After the United States reversal of “regime change” policy in Syria in August 2014 when the Islamic State overran Mosul and Anbar in Iraq in early 2014 and threatened the capital of another steadfast American ally, Masoud Barzani’s Erbil in the oil-rich Iraqi Kurdistan, Washington has made the Kurds the centerpiece of its policy in Syria and Iraq.
Bear in mind that the conflict in Syria and Iraq is actually a three-way conflict between the Sunni Arabs, the Shi’a Arabs and the Sunni Kurds.

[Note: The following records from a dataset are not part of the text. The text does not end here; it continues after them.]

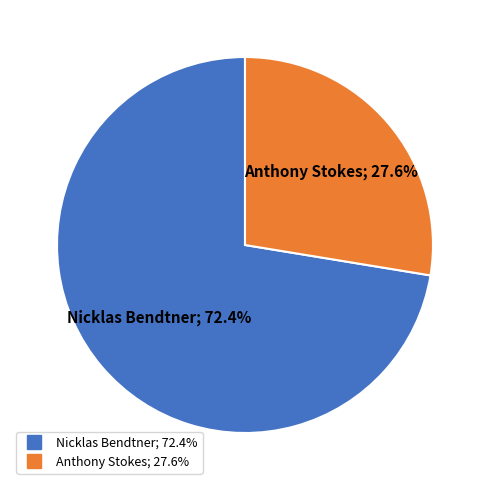

Does any single category account for the majority?

Yes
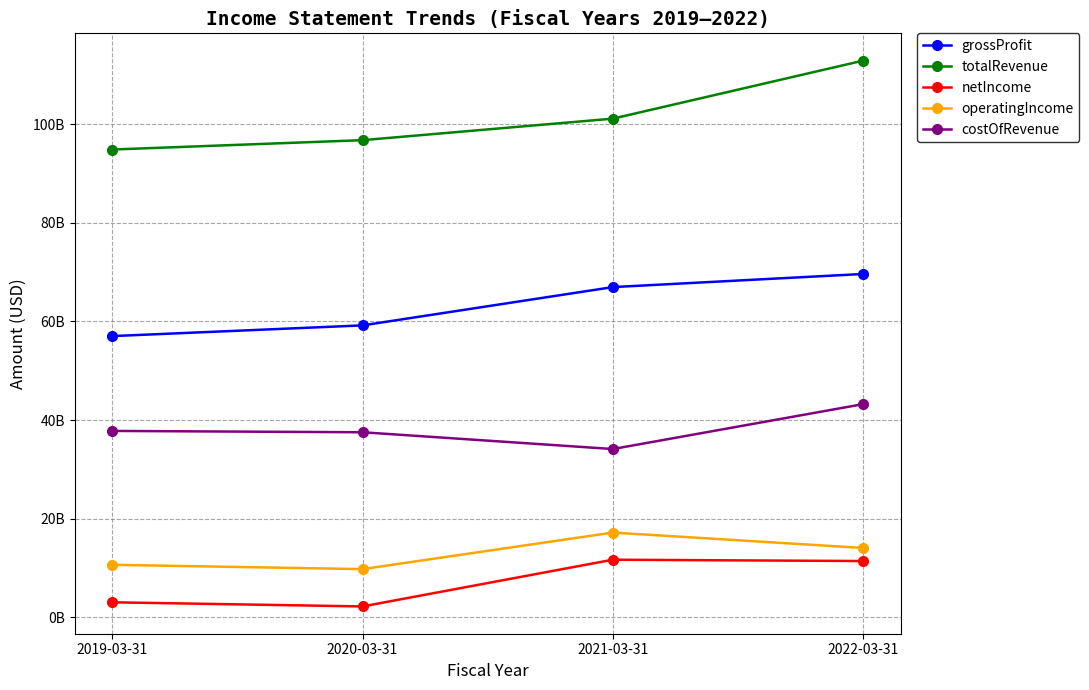

What are all the series names shown in the legend?

grossProfit, totalRevenue, netIncome, operatingIncome, costOfRevenue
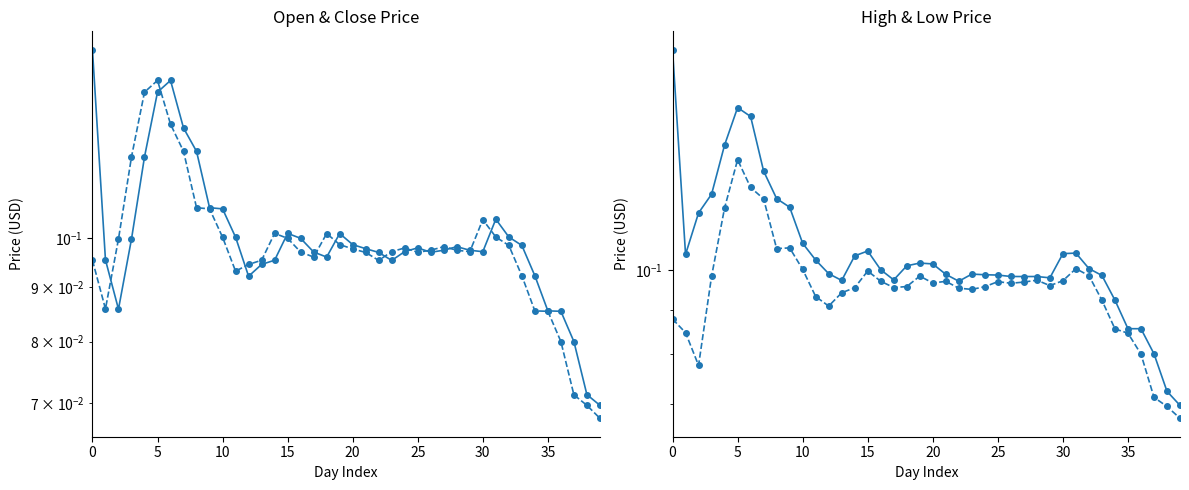

What is the label of the 25th point from the right?

15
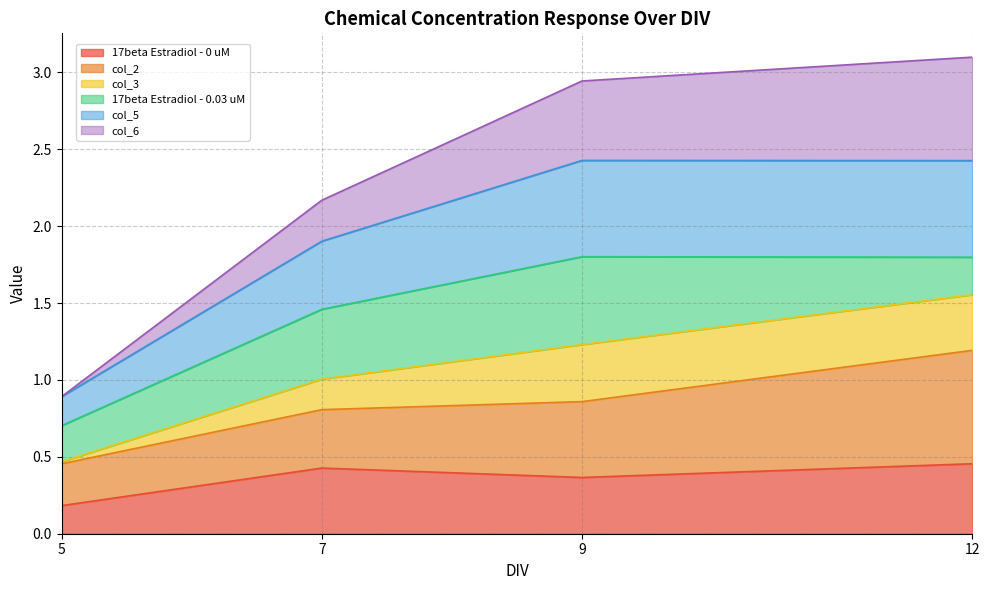

What is the spread (max minus min) of values at 9?

2.6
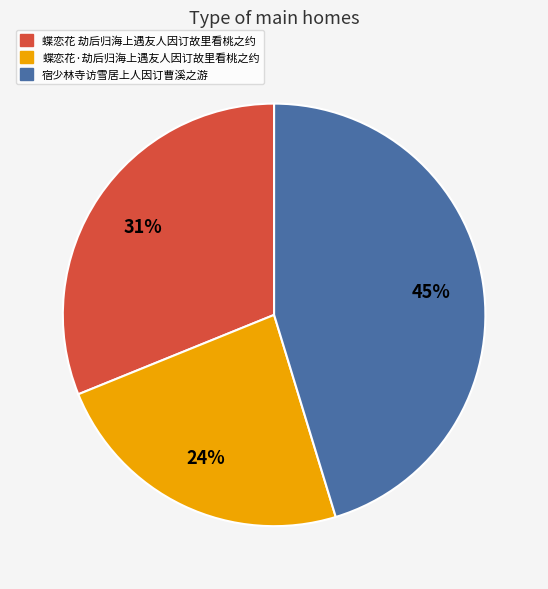

Rank the categories by value from highest to lowest.

宿少林寺访雪居上人因订曹溪之游, 蝶恋花 劫后归海上遇友人因订故里看桃之约, 蝶恋花·劫后归海上遇友人因订故里看桃之约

Although after the declaration of war against a faction of Sunni Arab militants, the Islamic State, Washington has also lent its support to the Shi’a-led government in Iraq, but the Shi’a Arabs of Iraq are not the trustworthy allies of the United States because they are under the influence of Iran.
Therefore, Washington was left with no other choice than to make the Kurds the centerpiece of its policy in Syria and Iraq after a group of Sunni Arab jihadists transgressed its mandate in Syria and overran Mosul and Anbar in Iraq in early 2014 from where the United States had withdrawn its troops only a couple of years ago in December 2011.
The US-backed Syrian Democratic Forces, which are on the verge of liberating the Islamic State’s de facto capital, Raqqa, and are currently battling the jihadist group in a small pocket of the city between the stadium and a hospital, are nothing more than the Kurdish militias with a symbolic presence of mercenary Arab tribesmen in order to make them appear more representative and inclusive in outlook.
As far as the regional parties to the Syrian civil war are concerned, Saudi Arabia, Jordan and the rest of the Gulf Arab States may not have serious reservations against this close cooperation between the United States and the Kurds in Syria and Iraq, because the Gulf Arab States tend to look at the regional conflicts from the lens of the Iranian Shi’a threat.
Turkey, on the other hand, has been more wary of the separatist Kurdish tendencies in its southeast than the Iranian Shi’a threat, and particularly now after the Kurds have held a referendum for independence in Iraq despite the international pressure against such an ill-advised move.
Finally, any radical departure from the longstanding policy of providing unequivocal support to Washington’s policy in the region by the political establishment of Turkey since the times of Mustafa Kemal Ataturk is highly unlikely. But after this perfidy by Washington of lending its support to the Kurds against the Turkish proxies in Syria, it is quite plausible that the Muslim Brotherhood-led government in Turkey might try to strike a balance in its relations with the Cold War-era rivals.